*Document segment*:
## Start
Publication Date

March 1, 2007

Perspectives Section

From the President

Back in the early 1970s, while an undergraduate at an unmistakably "elite" university, I announced to a group of fellow history majors that I had decided to make Latin America my area of concentration. You would have thought I had announced to a group of aspiring brain surgeons that I had resolved to become a nurse. There was no mistaking their surprise and disdain. I knew some of them had precociously absorbed the prejudices of a historical profession that, in those days, had a firm geographical status hierarchy, with European intellectual history the reigning area in terms of prestige. Even so, I was taken aback when one of my classmates derisively responded to my enthusiasm for gaining fluency in Spanish and Portuguese by insisting that I first needed to improve my French if I intended to become a "serious" scholar.

A similar scene is unimaginable these days; if nothing else, most history students have learned not to be openly disdainful of "other" historical fields. But I would also argue that there has been a genuine shift in the way the profession regards scholarship on areas outside Europe and North America. In recent decades historians and historical anthropologists working on Asia, Africa and Latin America have made interpretive, theoretical, and methodological contributions that scholars throughout the profession have embraced, and any department of history that aspires to be taken seriously must have a roster of historians that includes at least a few people working on each of the "other" regions. Best of all, jobs in several of these fields are plentiful, sometimes outstripping the number of qualified applicants—to the horror of search committees accustomed to picking and choosing from a bumper crop of over-qualified PhDs.1 Thus, those of us who work in these less represented areas apparently have much reason to be pleased and less reason to complain than we did back in the 1970s.
## End
[Collection entries]
## Start
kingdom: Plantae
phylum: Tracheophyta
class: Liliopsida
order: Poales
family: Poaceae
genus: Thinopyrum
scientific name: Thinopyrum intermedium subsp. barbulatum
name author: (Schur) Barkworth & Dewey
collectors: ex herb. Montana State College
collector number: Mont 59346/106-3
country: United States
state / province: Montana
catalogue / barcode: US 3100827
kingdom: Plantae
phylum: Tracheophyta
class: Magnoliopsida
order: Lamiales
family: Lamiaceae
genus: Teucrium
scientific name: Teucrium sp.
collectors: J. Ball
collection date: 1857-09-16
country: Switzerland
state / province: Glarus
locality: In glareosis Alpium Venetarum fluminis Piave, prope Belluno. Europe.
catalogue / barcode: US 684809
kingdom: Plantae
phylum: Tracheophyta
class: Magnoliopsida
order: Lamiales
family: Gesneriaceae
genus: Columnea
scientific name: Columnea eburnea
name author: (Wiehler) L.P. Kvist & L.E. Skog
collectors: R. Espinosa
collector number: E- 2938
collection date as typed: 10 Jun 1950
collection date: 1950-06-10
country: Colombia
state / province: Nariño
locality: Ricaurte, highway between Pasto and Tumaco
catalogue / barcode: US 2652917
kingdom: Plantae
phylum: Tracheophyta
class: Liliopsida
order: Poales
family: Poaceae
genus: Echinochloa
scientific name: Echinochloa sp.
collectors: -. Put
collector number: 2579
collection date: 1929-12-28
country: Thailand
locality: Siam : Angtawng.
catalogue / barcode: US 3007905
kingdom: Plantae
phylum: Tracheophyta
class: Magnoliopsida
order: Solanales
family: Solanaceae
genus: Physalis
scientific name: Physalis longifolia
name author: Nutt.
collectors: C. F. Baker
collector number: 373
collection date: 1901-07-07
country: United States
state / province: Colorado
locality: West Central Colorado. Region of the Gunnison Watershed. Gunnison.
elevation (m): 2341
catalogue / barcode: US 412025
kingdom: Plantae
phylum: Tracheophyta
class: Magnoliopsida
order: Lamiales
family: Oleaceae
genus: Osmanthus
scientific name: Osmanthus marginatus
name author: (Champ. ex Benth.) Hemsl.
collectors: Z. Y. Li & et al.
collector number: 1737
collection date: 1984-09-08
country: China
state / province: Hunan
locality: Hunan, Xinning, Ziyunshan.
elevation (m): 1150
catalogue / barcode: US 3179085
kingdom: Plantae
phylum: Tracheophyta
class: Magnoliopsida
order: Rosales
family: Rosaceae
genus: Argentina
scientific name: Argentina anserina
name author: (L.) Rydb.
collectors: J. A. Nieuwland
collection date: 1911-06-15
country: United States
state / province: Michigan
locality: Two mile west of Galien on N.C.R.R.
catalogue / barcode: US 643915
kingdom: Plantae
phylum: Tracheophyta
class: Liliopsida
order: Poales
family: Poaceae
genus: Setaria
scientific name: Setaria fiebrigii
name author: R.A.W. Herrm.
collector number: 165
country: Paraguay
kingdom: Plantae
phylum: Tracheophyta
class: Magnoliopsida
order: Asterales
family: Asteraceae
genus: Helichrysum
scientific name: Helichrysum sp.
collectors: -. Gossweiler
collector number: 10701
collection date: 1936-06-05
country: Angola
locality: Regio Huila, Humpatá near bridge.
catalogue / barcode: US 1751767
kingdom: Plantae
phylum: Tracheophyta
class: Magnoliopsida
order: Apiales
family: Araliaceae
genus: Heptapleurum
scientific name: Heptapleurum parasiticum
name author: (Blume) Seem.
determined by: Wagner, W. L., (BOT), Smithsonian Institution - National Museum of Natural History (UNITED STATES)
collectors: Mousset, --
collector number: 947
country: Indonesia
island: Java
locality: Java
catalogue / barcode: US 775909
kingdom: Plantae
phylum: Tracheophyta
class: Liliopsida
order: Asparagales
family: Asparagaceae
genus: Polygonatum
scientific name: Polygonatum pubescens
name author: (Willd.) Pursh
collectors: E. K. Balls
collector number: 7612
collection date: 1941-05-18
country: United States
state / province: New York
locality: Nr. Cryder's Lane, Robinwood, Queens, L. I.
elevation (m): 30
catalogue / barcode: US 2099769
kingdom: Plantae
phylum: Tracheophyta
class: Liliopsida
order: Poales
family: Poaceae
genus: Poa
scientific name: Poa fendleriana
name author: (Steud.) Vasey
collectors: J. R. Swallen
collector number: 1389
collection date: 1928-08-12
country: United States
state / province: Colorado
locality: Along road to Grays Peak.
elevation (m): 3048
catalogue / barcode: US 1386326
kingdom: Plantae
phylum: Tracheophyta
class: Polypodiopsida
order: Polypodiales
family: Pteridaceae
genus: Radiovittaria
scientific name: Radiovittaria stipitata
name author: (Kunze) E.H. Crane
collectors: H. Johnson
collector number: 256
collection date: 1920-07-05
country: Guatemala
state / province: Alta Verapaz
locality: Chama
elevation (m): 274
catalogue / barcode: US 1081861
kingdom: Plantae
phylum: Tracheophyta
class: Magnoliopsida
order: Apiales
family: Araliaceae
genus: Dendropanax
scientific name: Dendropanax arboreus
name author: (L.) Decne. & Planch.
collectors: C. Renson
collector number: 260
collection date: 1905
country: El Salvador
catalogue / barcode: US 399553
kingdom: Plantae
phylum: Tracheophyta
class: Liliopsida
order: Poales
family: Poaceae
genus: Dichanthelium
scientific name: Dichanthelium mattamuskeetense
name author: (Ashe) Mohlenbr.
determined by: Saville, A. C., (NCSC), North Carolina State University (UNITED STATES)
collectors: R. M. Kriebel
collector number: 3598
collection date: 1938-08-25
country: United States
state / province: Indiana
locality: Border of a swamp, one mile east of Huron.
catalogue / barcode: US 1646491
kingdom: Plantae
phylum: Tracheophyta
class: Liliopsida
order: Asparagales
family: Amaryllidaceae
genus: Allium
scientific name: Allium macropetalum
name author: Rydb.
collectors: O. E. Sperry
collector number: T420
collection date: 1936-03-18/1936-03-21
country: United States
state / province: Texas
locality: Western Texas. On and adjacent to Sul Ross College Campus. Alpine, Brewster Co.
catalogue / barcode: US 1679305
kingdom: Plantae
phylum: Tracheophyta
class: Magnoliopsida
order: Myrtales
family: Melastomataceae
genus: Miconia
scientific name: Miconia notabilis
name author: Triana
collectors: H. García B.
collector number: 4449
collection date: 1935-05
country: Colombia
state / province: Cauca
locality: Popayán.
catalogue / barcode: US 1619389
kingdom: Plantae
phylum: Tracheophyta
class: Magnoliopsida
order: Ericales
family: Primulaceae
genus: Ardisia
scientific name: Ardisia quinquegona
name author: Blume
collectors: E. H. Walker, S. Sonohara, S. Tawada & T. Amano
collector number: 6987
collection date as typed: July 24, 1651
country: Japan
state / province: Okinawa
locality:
## End
*Written tasks*:
1: In the president's column, which field held the most prestige in the history profession during the early 1970s?
2: Translate this sentence from the president's column into Spanish: "There was no mistaking their surprise and disdain."

*Results of the tasks*:
1: European intellectual history.

2: No cabía duda de su sorpresa y su desdén.